====== DOCUMENT SECTION ======

On Mon, Sep 17, 2012 at 3:46 AM, selpa'i <seladwa@hidden.email> wrote:
 

Am 17.09.2012 03:27, schrieb And Rosta:


> selpa'i, On 17/09/2012 00:11:
>> Am 16.09.2012 23:47, schrieb Mike S.:
>>>> What is the phonological value of <h>, which I have been using
>>>> experimentally?
>>> Nothing but [x, h] makes any sense.
>>>
>>> Agreed, and probably only one of /x h/ should be allowed. The
>>> other alternative is that /h/ is pronounced as the breathy-voiced
>>> glottal fricative which is how I suspect most English speakers are
>>> pronouncing Lojban <'> anyway, but that's a tricky sound
>>> cross-linguistically, isn't it. I remember some Eastern European
>>> saying on the Lojban list that he was using [G] for <'>, which I
>>> take as another indication that contrastive /h x/ is problematic.

======

## DIRECTIONS
**A)** In the email thread about Lojban sounds, translate this sentence into German: "What is the phonological value of <h>, which I have been using experimentally?"
**B)** According to the email thread about Lojban sounds, what sound did an Eastern European on the Lojban list say he was using for <'>?
**C)** Carry on writing the email thread about how Lojban's <h> and <'> should be pronounced, starting right after its last sentence.

====== MATERIAL PROVIDED ======

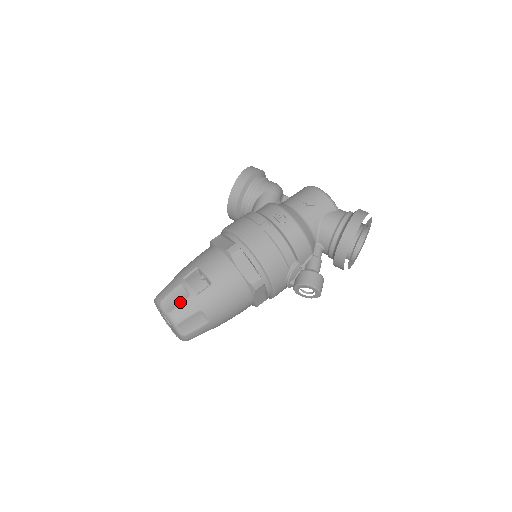
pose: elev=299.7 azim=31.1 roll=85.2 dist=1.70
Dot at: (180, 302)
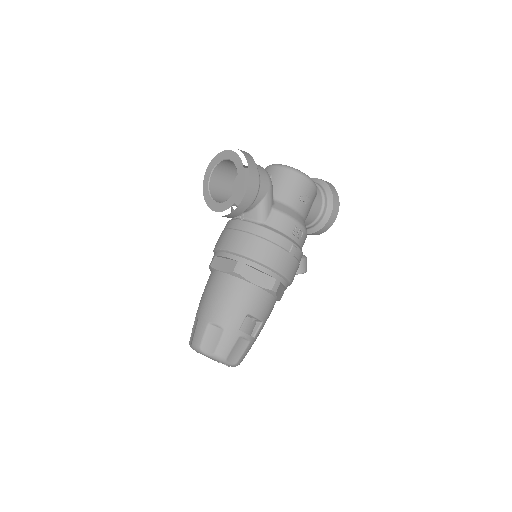
Dot at: (243, 351)
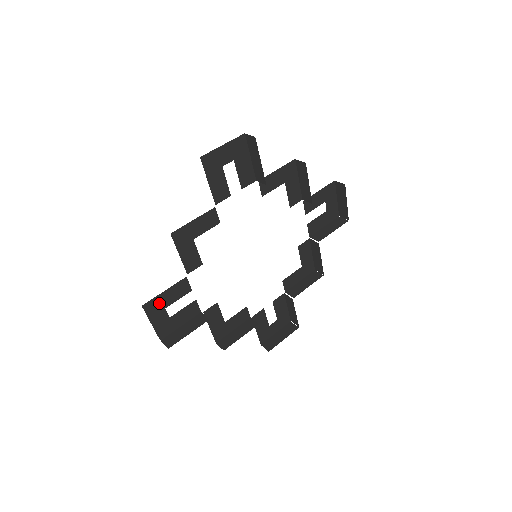
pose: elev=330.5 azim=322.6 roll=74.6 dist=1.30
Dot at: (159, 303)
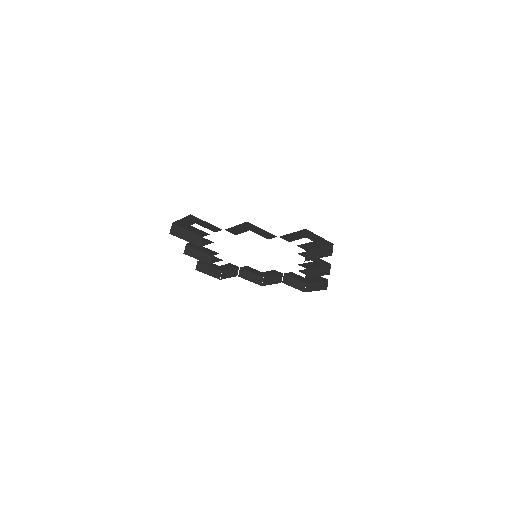
Dot at: (197, 220)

======

## ANSWERS TO THE EXERCISE
**A)** Welchen phonologischen Wert hat <h>, das ich experimentell verwendet habe?

**B)** He said he was using [G] for <'>.

**C)**
>> Really? [x] is hard to distinguish from [h] for English speakers?
> No, e.g. /ihi/ and /ixi/ would be hard to distinguish for human beings in general.

So am I an exception? I couldn't really believe that, so I opened
Audacity and recorded [ihi] and [ixi] in random order. The difference is
like night and day to me, so I'm not sure what this is all about.

I'm not trying to send you on wild goose chases, but I would be curious of the result if you ran the same test on [uhu] and [uxu].